**TO DO**
Going through the listing below, tally the lines that contain the word "французски" and give only that figure.

--- DATA EXTRACT Enclosed Below ---

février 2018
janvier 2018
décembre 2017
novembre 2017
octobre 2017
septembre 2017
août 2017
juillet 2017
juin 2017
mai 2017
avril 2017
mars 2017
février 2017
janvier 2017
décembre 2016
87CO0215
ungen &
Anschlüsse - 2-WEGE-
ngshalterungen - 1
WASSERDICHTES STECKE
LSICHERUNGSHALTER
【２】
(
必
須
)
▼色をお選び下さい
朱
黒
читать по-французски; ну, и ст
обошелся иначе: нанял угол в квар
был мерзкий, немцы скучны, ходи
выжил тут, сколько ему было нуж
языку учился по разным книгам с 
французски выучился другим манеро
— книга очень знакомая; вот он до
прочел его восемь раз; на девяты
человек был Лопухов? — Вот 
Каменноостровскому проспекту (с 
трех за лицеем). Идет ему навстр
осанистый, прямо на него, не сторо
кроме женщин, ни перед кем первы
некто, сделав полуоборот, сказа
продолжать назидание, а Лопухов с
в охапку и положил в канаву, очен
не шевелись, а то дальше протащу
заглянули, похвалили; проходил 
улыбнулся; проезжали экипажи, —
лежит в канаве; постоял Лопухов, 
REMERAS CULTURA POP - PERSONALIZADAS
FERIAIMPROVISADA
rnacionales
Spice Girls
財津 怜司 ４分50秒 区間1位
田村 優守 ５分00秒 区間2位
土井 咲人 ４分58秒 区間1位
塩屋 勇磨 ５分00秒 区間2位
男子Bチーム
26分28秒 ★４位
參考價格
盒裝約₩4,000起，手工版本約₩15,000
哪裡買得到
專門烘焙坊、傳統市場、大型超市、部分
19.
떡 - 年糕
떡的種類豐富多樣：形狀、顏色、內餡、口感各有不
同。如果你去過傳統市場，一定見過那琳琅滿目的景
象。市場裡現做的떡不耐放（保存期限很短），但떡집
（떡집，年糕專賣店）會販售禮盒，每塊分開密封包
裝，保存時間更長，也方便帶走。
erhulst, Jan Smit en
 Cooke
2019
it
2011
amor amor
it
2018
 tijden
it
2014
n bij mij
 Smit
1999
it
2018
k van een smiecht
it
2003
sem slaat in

--- End of Enclosed DATA EXTRACT ---

**TASK ANSWER**
2